:: Items ::
########

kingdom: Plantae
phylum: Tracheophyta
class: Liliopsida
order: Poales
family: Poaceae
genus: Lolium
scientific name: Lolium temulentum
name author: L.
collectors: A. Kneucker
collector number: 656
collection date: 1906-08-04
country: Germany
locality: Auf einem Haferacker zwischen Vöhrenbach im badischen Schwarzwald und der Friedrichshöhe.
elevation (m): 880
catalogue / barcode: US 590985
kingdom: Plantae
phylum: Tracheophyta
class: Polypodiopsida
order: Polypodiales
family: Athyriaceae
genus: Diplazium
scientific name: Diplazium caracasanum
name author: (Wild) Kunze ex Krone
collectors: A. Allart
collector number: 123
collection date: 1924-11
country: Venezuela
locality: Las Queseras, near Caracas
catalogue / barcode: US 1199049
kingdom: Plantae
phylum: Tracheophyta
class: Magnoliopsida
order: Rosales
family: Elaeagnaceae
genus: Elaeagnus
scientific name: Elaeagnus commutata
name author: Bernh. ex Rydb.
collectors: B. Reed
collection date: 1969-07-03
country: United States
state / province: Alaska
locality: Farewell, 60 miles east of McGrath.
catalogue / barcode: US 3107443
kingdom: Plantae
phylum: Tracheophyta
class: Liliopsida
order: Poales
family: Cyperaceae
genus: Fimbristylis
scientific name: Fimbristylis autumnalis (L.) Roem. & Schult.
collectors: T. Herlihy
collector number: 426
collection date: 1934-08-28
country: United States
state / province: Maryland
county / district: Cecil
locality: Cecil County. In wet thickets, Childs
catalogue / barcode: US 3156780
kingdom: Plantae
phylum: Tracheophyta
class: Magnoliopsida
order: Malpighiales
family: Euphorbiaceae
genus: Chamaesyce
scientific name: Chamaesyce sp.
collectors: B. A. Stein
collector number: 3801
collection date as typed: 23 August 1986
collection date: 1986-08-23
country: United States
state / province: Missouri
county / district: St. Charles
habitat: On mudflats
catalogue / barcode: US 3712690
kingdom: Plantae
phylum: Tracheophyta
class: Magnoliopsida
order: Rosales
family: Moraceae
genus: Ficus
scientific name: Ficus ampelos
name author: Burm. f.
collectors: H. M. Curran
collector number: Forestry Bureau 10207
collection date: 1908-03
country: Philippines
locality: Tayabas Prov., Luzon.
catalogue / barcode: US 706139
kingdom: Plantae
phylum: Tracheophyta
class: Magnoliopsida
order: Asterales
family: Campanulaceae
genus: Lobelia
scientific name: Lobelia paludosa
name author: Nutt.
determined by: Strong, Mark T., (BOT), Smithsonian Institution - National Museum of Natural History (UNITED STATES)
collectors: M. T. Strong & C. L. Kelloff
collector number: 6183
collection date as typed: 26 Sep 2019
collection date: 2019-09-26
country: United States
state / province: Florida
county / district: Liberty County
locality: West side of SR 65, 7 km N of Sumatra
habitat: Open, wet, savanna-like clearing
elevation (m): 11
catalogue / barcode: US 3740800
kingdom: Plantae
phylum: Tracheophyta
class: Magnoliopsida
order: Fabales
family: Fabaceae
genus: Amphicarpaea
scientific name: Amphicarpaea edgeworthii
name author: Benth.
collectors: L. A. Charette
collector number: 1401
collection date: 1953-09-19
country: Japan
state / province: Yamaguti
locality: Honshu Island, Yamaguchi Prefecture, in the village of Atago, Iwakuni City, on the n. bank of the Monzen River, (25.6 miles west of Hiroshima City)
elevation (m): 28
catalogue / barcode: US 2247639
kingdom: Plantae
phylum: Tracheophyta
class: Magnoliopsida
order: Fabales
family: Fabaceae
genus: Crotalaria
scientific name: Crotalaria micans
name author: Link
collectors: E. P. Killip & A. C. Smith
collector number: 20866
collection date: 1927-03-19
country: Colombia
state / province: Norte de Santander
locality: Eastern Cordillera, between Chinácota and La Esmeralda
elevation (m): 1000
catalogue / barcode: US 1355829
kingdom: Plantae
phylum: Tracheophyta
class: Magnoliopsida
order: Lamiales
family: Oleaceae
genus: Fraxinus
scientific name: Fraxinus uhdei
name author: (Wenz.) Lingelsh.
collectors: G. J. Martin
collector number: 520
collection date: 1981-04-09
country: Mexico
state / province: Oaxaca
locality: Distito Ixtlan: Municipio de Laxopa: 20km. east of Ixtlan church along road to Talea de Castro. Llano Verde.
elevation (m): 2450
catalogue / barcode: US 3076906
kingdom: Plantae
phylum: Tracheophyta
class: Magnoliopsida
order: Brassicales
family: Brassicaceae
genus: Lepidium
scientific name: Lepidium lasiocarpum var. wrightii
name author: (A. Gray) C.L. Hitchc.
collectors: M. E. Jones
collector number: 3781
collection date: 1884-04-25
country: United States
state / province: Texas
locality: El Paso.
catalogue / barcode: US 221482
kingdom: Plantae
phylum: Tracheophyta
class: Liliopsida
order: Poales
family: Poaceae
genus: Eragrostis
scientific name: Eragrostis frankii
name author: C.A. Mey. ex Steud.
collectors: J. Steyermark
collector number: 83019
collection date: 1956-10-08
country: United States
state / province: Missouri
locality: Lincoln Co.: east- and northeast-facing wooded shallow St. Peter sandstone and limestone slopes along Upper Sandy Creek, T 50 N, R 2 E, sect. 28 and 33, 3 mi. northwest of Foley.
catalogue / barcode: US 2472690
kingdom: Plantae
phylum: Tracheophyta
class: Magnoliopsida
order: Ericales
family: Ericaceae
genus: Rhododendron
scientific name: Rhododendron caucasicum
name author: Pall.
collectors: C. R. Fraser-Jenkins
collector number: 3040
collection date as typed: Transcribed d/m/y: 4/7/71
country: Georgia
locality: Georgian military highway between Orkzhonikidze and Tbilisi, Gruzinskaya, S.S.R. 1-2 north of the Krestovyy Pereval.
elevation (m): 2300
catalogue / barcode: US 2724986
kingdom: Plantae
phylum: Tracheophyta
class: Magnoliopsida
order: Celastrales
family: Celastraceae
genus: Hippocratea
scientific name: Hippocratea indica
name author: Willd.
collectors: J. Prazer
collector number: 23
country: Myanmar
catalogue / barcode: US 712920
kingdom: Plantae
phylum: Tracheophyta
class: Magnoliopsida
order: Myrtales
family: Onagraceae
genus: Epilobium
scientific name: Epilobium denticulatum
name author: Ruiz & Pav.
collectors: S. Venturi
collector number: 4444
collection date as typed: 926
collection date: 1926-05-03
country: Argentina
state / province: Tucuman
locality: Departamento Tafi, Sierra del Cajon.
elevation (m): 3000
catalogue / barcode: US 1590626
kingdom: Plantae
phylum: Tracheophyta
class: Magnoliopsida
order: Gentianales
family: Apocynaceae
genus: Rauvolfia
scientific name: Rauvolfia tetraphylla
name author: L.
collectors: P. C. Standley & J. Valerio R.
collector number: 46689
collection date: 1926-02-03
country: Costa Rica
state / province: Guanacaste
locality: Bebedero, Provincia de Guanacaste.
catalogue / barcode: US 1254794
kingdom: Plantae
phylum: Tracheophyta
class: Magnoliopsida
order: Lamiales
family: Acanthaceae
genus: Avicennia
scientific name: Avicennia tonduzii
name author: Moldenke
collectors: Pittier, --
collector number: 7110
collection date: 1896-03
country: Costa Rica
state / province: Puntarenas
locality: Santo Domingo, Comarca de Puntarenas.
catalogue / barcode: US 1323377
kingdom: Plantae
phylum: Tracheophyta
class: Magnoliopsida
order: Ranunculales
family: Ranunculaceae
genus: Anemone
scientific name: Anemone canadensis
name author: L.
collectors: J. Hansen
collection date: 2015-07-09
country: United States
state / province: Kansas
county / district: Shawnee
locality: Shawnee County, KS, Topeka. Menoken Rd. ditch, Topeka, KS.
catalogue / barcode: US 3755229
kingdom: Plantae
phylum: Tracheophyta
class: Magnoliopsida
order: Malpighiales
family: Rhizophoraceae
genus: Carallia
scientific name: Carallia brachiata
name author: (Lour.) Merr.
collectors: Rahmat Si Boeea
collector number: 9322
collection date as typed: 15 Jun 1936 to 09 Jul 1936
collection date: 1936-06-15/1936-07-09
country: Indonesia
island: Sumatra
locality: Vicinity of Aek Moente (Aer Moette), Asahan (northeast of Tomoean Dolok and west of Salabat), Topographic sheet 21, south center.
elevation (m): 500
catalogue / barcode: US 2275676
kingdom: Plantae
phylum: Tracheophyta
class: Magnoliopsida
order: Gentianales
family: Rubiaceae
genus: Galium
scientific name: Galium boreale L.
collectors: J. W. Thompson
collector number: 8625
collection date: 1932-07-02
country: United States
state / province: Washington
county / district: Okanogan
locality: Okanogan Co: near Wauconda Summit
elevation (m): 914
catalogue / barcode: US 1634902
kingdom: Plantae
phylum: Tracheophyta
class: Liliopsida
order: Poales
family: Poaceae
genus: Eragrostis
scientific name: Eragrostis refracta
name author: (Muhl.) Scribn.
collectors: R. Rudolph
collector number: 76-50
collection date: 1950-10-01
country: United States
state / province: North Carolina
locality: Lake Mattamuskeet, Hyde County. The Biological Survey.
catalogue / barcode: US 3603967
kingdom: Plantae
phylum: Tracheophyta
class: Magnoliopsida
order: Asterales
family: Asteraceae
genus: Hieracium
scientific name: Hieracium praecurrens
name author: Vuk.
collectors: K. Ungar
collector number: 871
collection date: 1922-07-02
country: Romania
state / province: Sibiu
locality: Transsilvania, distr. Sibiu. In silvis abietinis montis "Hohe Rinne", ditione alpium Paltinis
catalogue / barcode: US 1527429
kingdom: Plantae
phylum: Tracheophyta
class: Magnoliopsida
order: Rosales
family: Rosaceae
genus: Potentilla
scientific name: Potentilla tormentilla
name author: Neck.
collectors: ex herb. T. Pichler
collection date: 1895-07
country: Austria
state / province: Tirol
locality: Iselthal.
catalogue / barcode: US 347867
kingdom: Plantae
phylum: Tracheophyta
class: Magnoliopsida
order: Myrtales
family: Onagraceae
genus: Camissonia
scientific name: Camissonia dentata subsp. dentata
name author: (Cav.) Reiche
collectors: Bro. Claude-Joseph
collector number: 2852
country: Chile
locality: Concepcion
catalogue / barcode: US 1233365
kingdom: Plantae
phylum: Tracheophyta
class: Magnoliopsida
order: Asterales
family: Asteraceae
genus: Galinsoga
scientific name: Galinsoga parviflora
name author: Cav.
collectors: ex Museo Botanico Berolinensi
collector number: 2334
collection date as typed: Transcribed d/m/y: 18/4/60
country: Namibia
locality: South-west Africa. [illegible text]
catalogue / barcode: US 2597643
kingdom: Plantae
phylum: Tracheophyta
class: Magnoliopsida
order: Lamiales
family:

########

:: What is expected ::
Set out the entries from the line containing "collection date: 1950-10-01" up to and including the line containing "catalogue / barcode: US 1527429" as a Markdown table with two columns, No. and Text. Put a row number under No. and each line under Text, and leave out blank lines.

:: Written response ::
| No. | Text |
|---|---|
| 1 | collection date: 1950-10-01 |
| 2 | country: United States |
| 3 | state / province: North Carolina |
| 4 | locality: Lake Mattamuskeet, Hyde County. The Biological Survey. |
| 5 | catalogue / barcode: US 3603967 |
| 6 | kingdom: Plantae |
| 7 | phylum: Tracheophyta |
| 8 | class: Magnoliopsida |
| 9 | order: Asterales |
| 10 | family: Asteraceae |
| 11 | genus: Hieracium |
| 12 | scientific name: Hieracium praecurrens |
| 13 | name author: Vuk. |
| 14 | collectors: K. Ungar |
| 15 | collector number: 871 |
| 16 | collection date: 1922-07-02 |
| 17 | country: Romania |
| 18 | state / province: Sibiu |
| 19 | locality: Transsilvania, distr. Sibiu. In silvis abietinis montis "Hohe Rinne", ditione alpium Paltinis |
| 20 | catalogue / barcode: US 1527429 |